Source data

────────────────

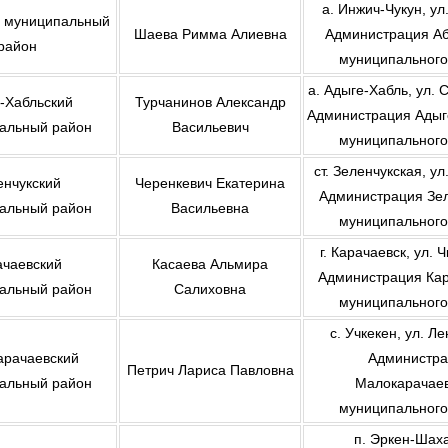
а. Инжич-Чукун, ул
й муниципальный
Шаева Римма Алиевна
Администрация Аб
район
муниципального
а. Адыге-Хабль, ул. 
-Хабльский
Турчанинов Александр
Администрация Адыг
альный район
Васильевич
муниципального
ст. Зеленчукская, ул
енчукский
Черенкевич Екатерина
Администрация Зел
альный район
Васильевна
муниципального
г. Карачаевск, ул. 
ачаевский
Касаева Альмира
Администрация Кар
альный район
Салиховна
муниципального
с. Учкекен, ул. Л
арачаевский
Администра
Петрич Лариса Павловна
альный район
Малокарачаев
муниципального
п. Эркен-Шаха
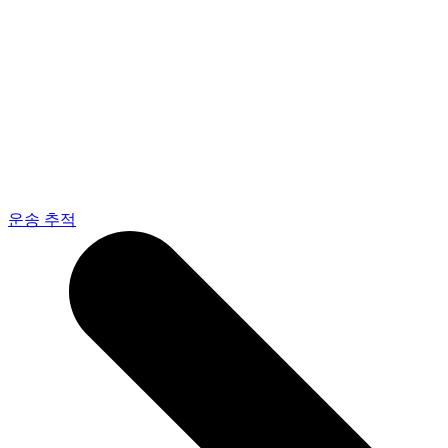
운송 추적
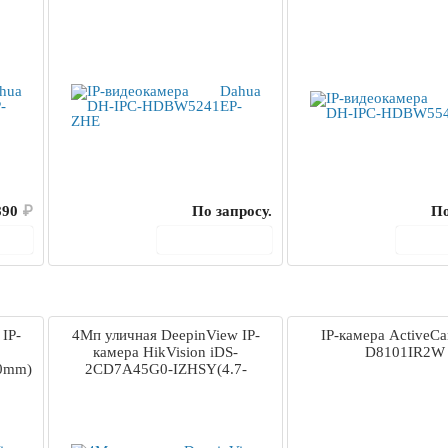
890
₽
По запросу.
По
ину
В корзину
В 
IP-
4Мп уличная DeepinView IP-
IP-камера ActiveC
камера HikVision iDS-
D8101IR2W
0mm)
2CD7A45G0-IZHSY(4.7-
118mm)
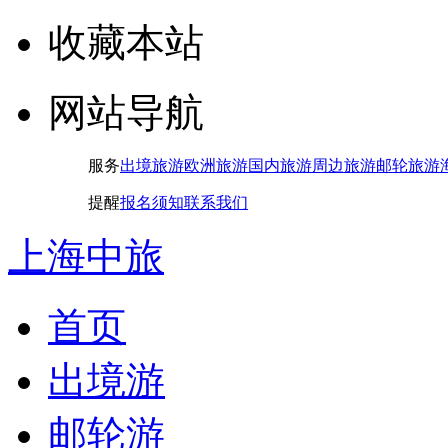
收藏本站
网站导航
服务
出境旅游
欧洲旅游
国内旅游
周边旅游
邮轮旅游
提醒
报名须知
联系我们
上海中旅
首页
出境游
邮轮游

────────────────

Job → Print only the text of all the data above, line by line and unchanged, and leave out anything that is not text.

Answer area →
а. Инжич-Чукун, ул
й муниципальный
Шаева Римма Алиевна
Администрация Аб
район
муниципального
а. Адыге-Хабль, ул. 
-Хабльский
Турчанинов Александр
Администрация Адыг
альный район
Васильевич
муниципального
ст. Зеленчукская, ул
енчукский
Черенкевич Екатерина
Администрация Зел
альный район
Васильевна
муниципального
г. Карачаевск, ул. 
ачаевский
Касаева Альмира
Администрация Кар
альный район
Салиховна
муниципального
с. Учкекен, ул. Л
арачаевский
Администра
Петрич Лариса Павловна
альный район
Малокарачаев
муниципального
п. Эркен-Шаха
운송 추적
890
₽
По запросу.
По
ину
В корзину
В 
IP-
4Мп уличная DeepinView IP-
IP-камера ActiveC
камера HikVision iDS-
D8101IR2W
0mm)
2CD7A45G0-IZHSY(4.7-
118mm)
收藏本站
网站导航
服务
出境旅游
欧洲旅游
国内旅游
周边旅游
邮轮旅游
提醒
报名须知
联系我们
上海中旅
首页
出境游
邮轮游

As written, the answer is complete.